Es ist ein geschichtsträchtiger Ort, der ein wenig im Verborgegen liegt. Die Rede ist von der kleinen Kapelle im Frankfurter Dom. Seit 1438 wählten hier die deutschen Kurfürsten einen König, der auch ohne Zustimmung durch den Papst als Kaiser galt. Jetzt beginnt ein aufwändiger Umbau dieser historischen Wahlkapelle. 250 000 Euro lassen sich Stadt und Bistum Limburg die Arbeiten kosten, die beiden teilen sich die Summe. 100 Tage sind für die Arbeiten veranschlagt.

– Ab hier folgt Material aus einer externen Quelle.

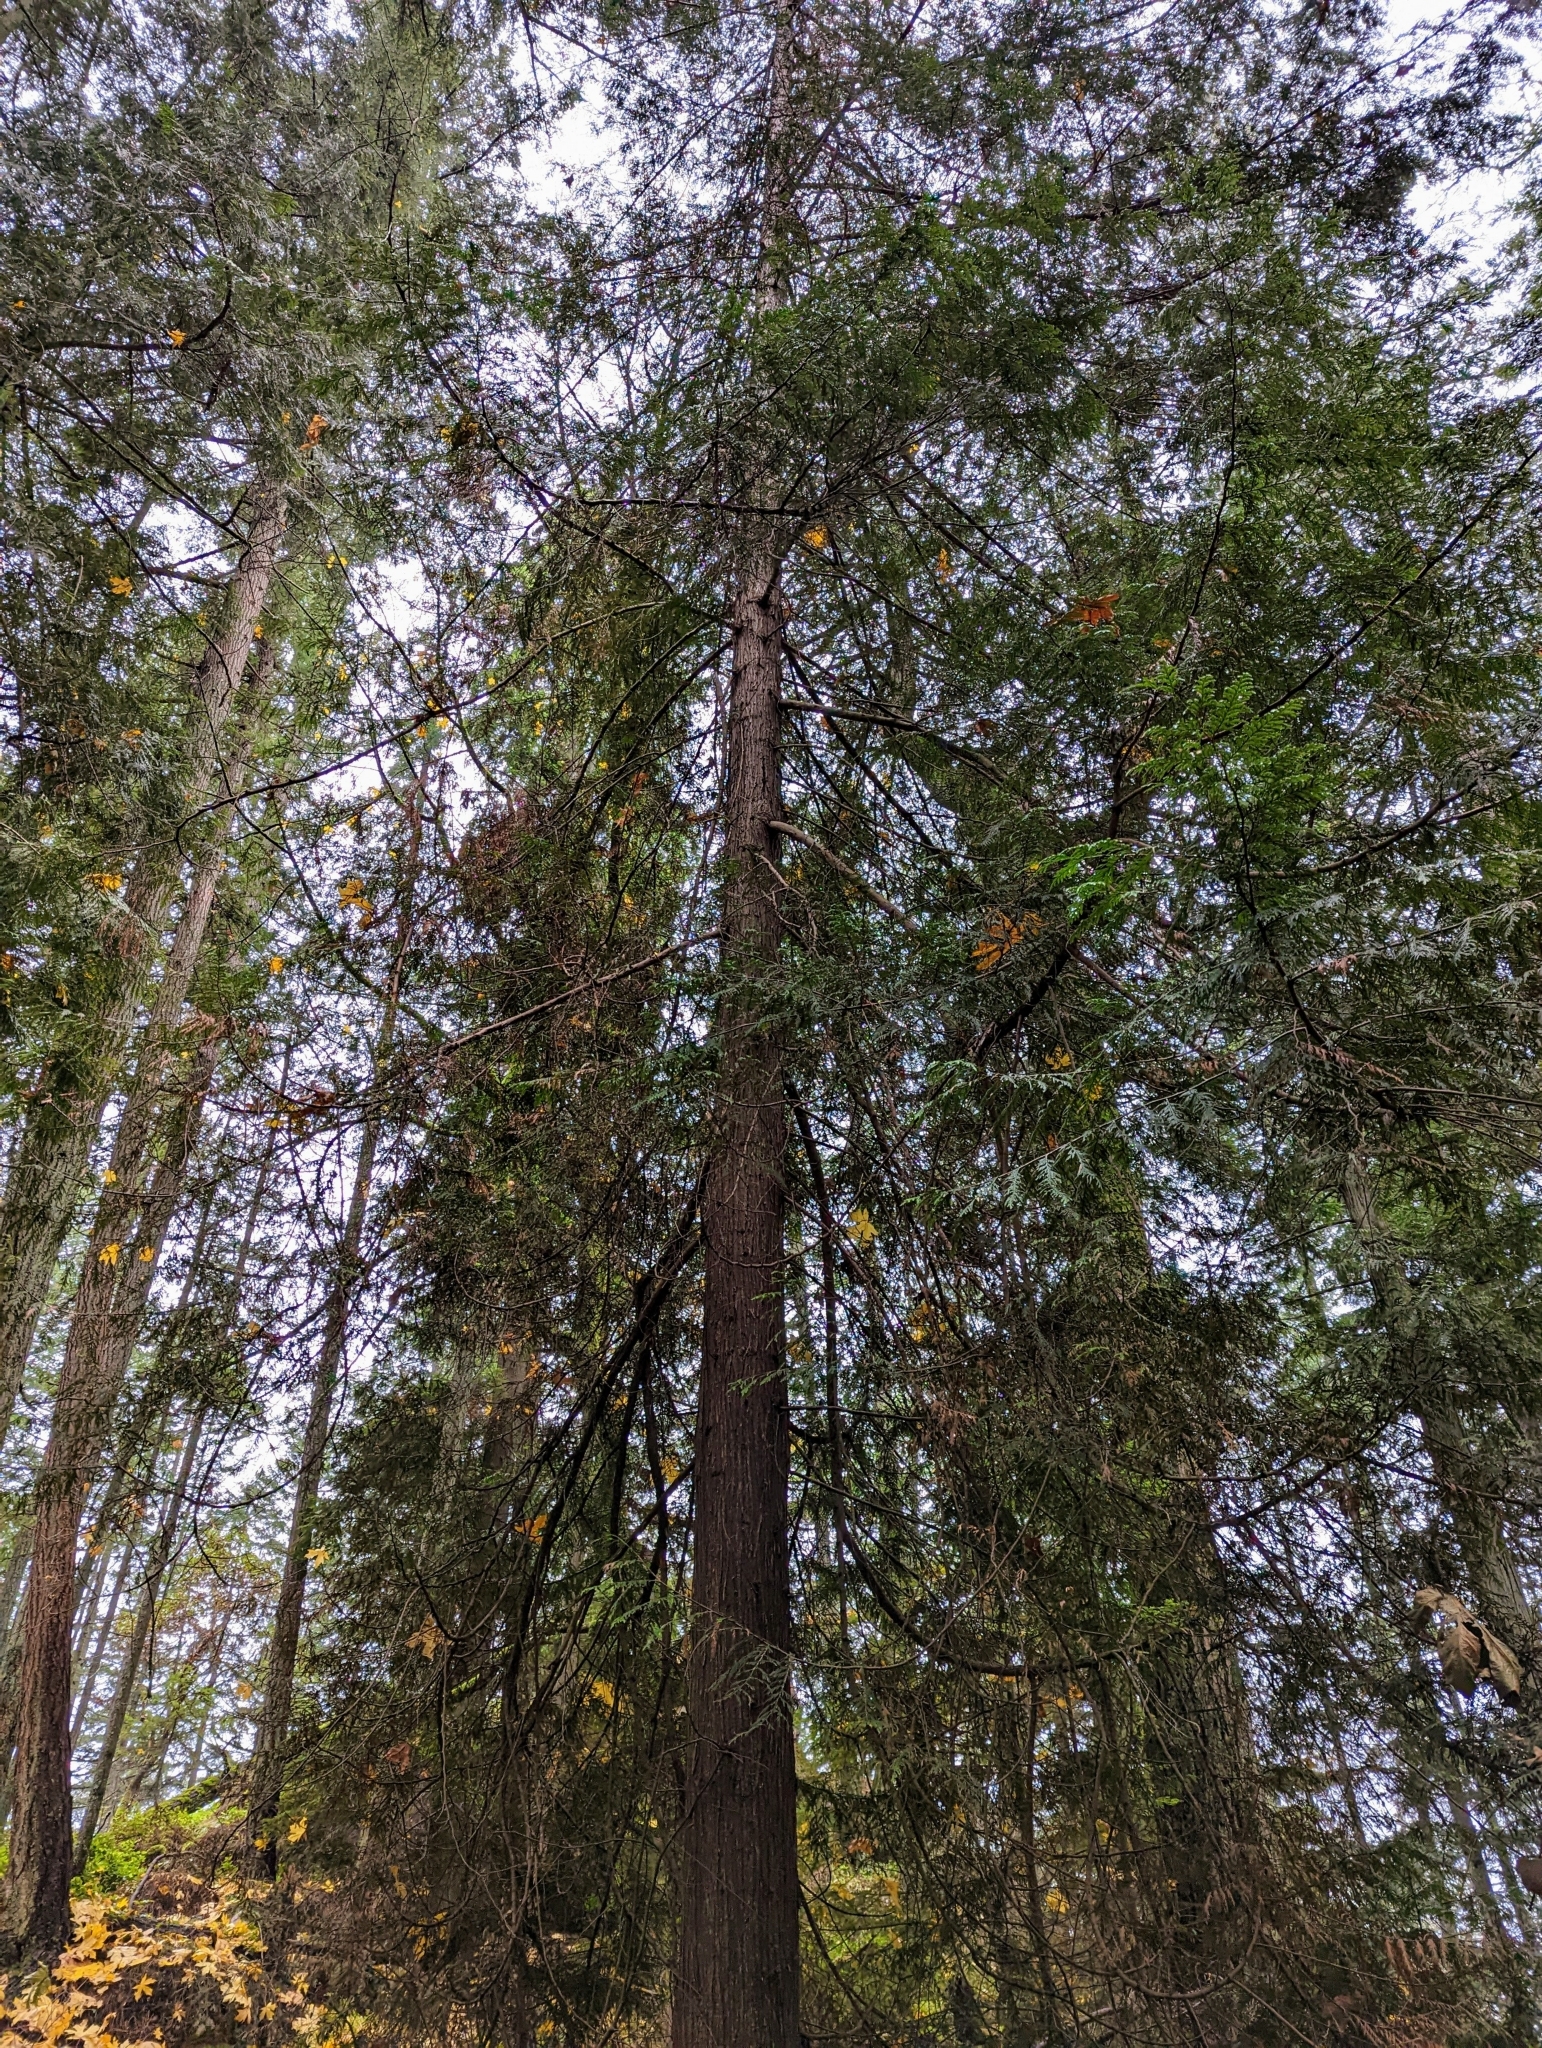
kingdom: Plantae
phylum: Tracheophyta
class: Pinopsida
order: Pinales
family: Cupressaceae
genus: Thuja
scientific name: Thuja plicata
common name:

Bürgermeister und Kirchendezernent Uwe Becker (CDU) nennt als Ziel vor allem, „die kostbare Reliquie des Apostels Bartholomäus an einem besonderen Ort zu platzieren“ und zugleich „einer breiteren Öffentlichkeit einen besseren Zugang zur Reliquie zu ermöglichen“. Die Schädeldecke des Apostels Bartholomäus gehöre in Deutschland zu den wertvollsten Reliquien, urteilt der Kirchendezernent.

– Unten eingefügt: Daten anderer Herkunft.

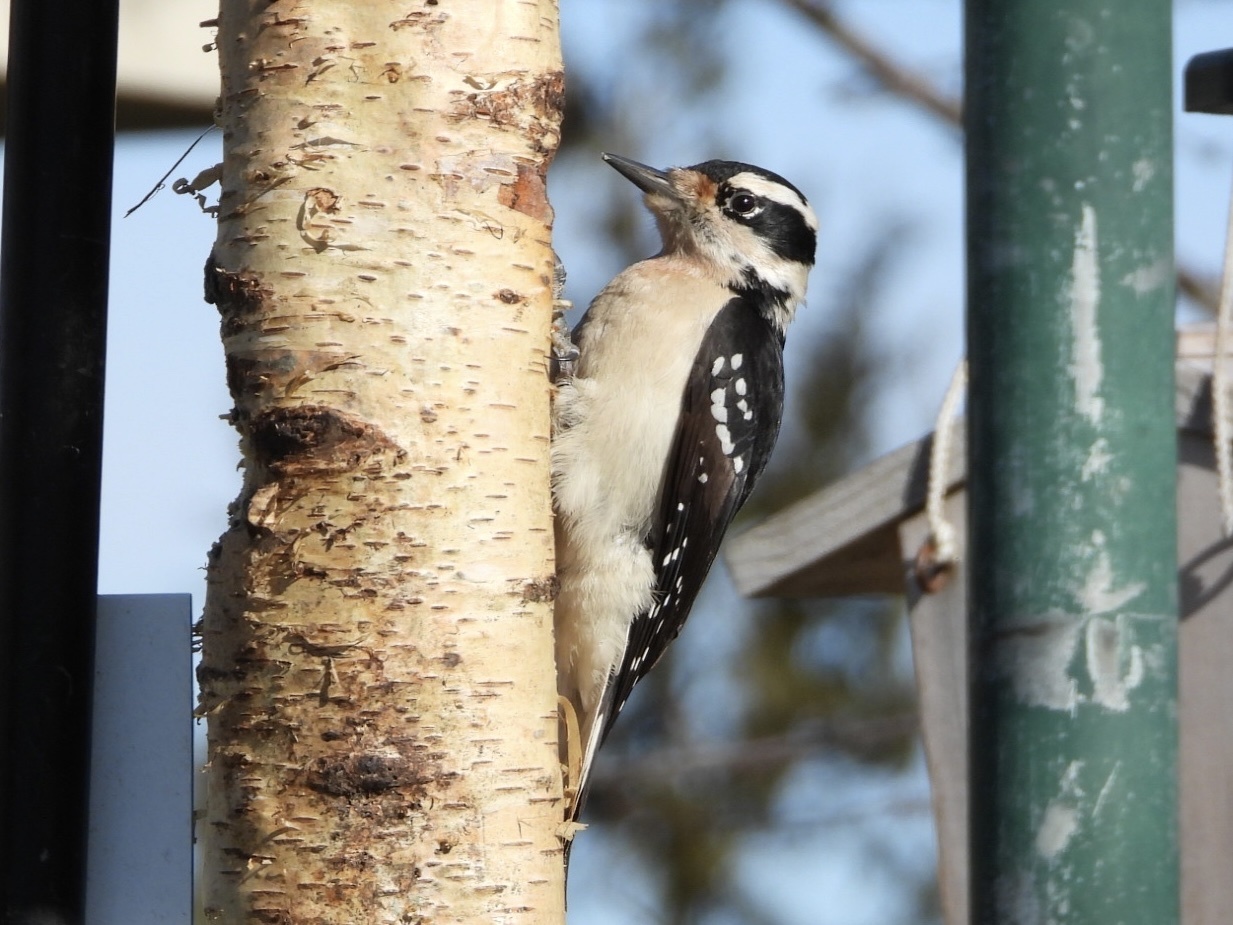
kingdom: Animalia
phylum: Chordata
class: Aves
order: Piciformes
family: Picidae
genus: Leuconotopicus
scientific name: Leuconotopicus villosus
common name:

Nach christlicher Überlieferung war Bartholomäus als einer der zwölf Apostel Christi bei der Missionierung in Indien und Armenien tätig. Er soll von heidnischen Barbaren bei lebendigem Leibe gehäutet worden sein, danach habe man ihm den Kopf abgeschlagen.

Fliesen bleiben erhalten

Die Stadt will die Reliquie künftig besser präsentieren. Dazu wird in einem ersten Schritt der Altar der Wahlkapelle an eine neue Position versetzt. Dabei bleiben die uralten Fliesen erhalten. Neben dem Altar wird eine Sockelstele aufgerichtet, die das Altarbild trägt. Im oberen Teil der Stele gibt es eine Aussparung, in die eine gläserne Vitrine mit der Schädeldecke des Apostels platziert wird.

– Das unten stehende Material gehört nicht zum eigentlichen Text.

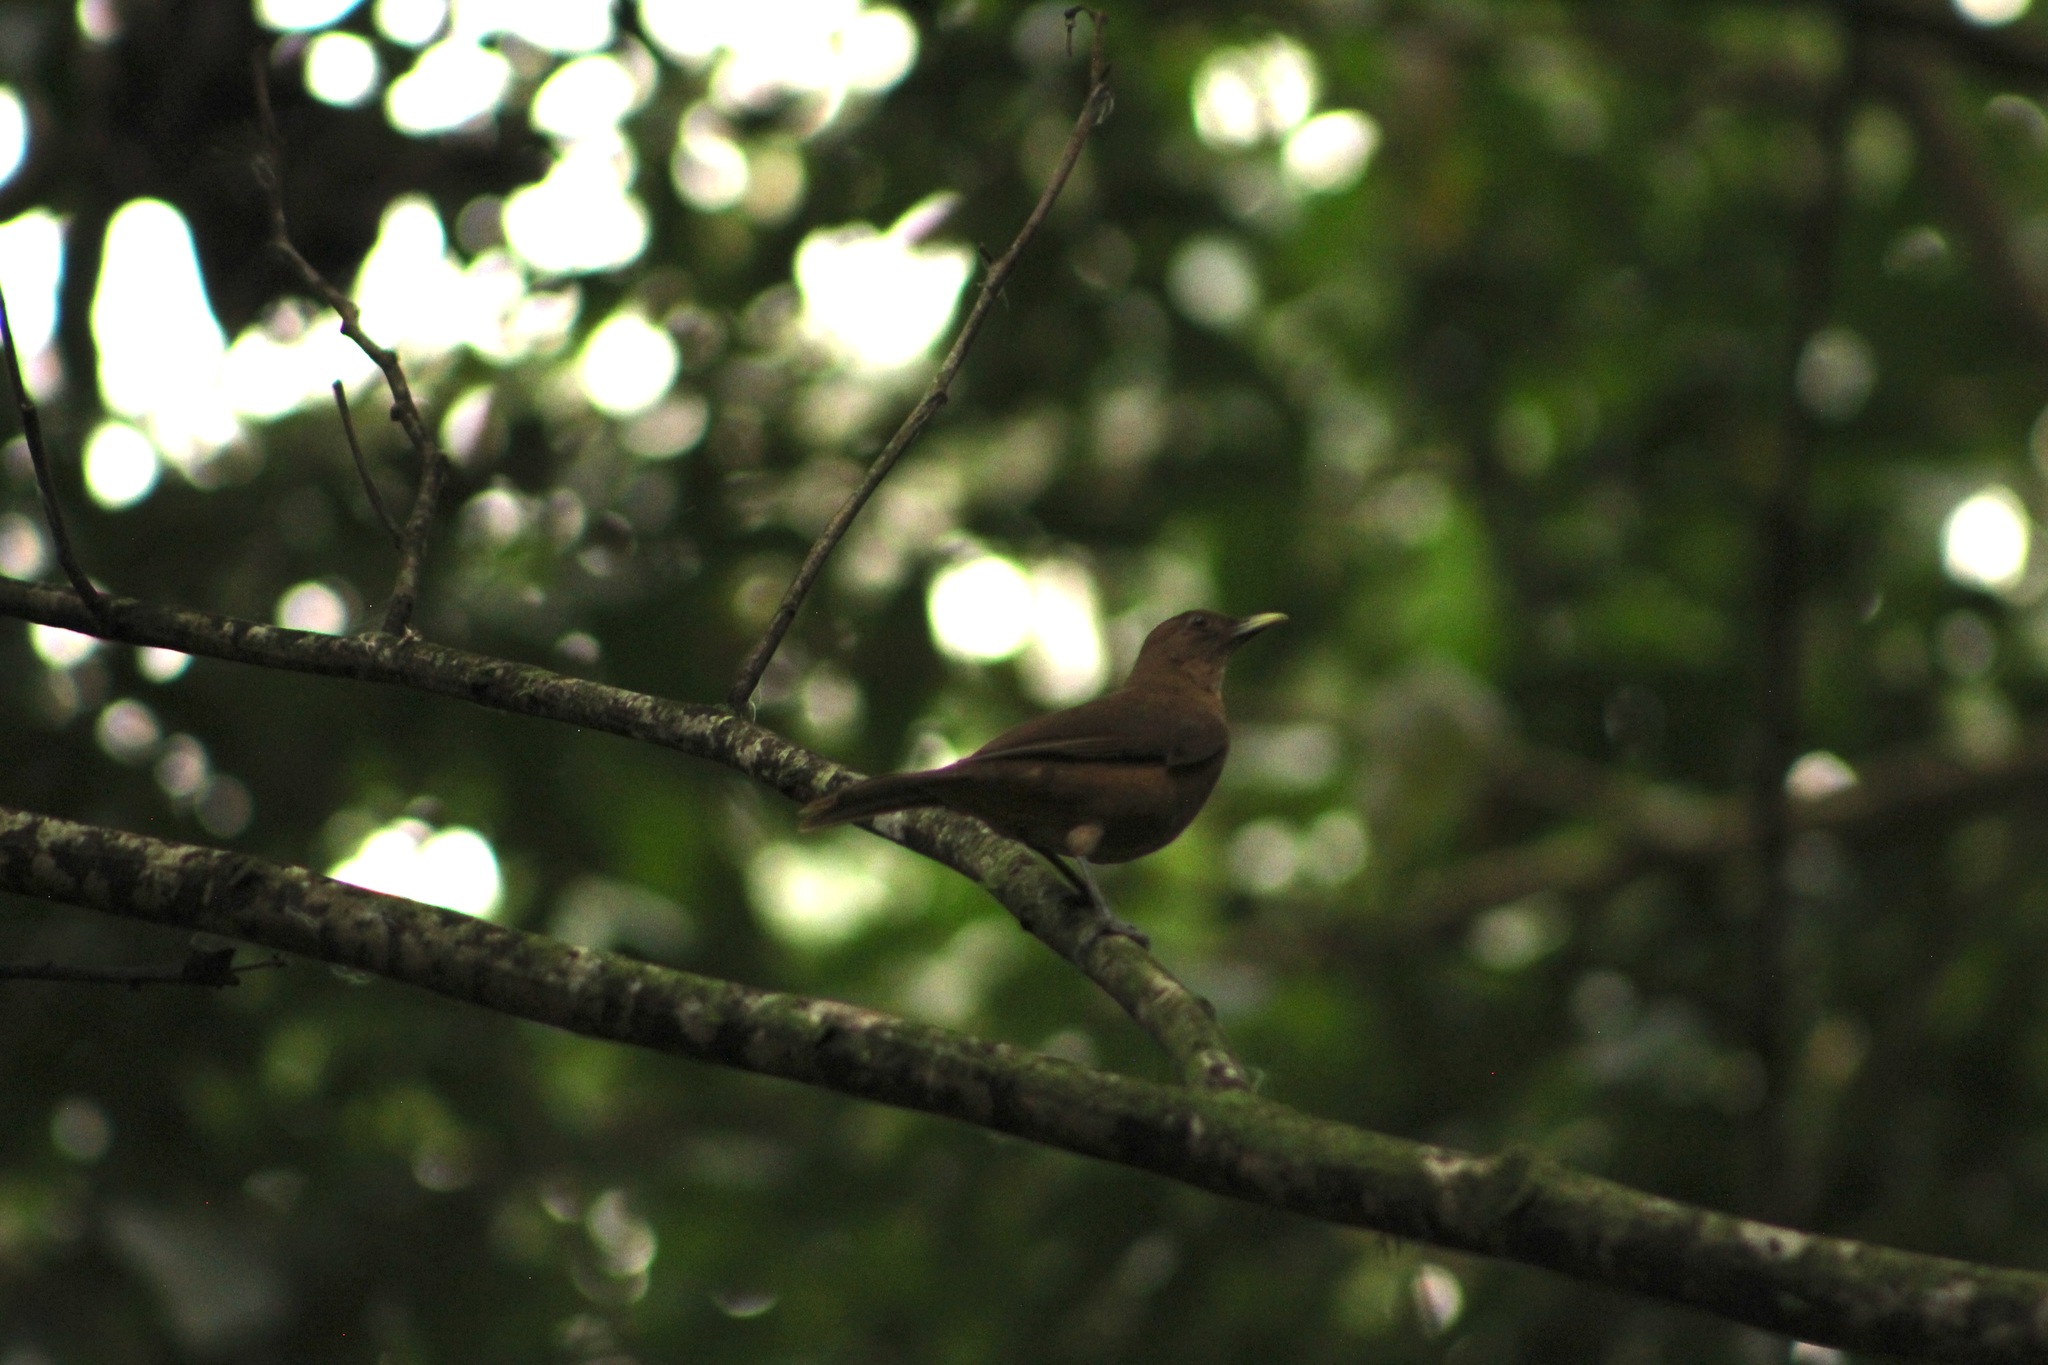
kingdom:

An der Tür zwischen der Kapelle und dem Altarraum des Domes entsteht ein neues Hochparterre. Diese Plattform wird Standort der Orgel und erhält ein umlaufendes Geländer aus brüniertem Stahl. Die Arbeiter erneuern außerdem alle Beleuchungskörper und das komplette Gestühl in der Kapelle. Die hölzernen Bänke werden so beschaffen sein, dass Besucher knien wie auch sitzen können.

Diese Arbeiten sind ein neues Beispiel für die besondere Sorgfalt, die die Stadt Frankfurt ihren sogenannten Dotationskirchen angedeihen lässt. 1830 hatte sich die Kommune in einem Vertrag mit den Glaubensgemeinschaften bereiterklärt, für den Dom und sieben weitere Kirchenstandorte Sorge zu tragen: die Alte Nikolaikirche am Römerberg, das Dominikanerkloster, die LIebfrauenkirche, die St. Peterskirche, die St. Leonhardskirche, die St. Katharinenkirche und die Dreikönigskirche in Sachsenhausen.

Kirchendezernent Becker betont, dass der Dom mit der Wahlkapelle zur Kulturgeschichte der Stadt gehöre. Von 1562 bis 1792 gab es zehn Kaiserkrönungen im Dom. Alle Herrscher waren zuvor in der Kapelle zunächst zum König gewählt worden.

Nach der Krönung zogen die Kaiser durch die Altstadt mit ihrem Gefolge hinüber zum Römer. Dort wartete im Kaisersaal das Krönungsmahl.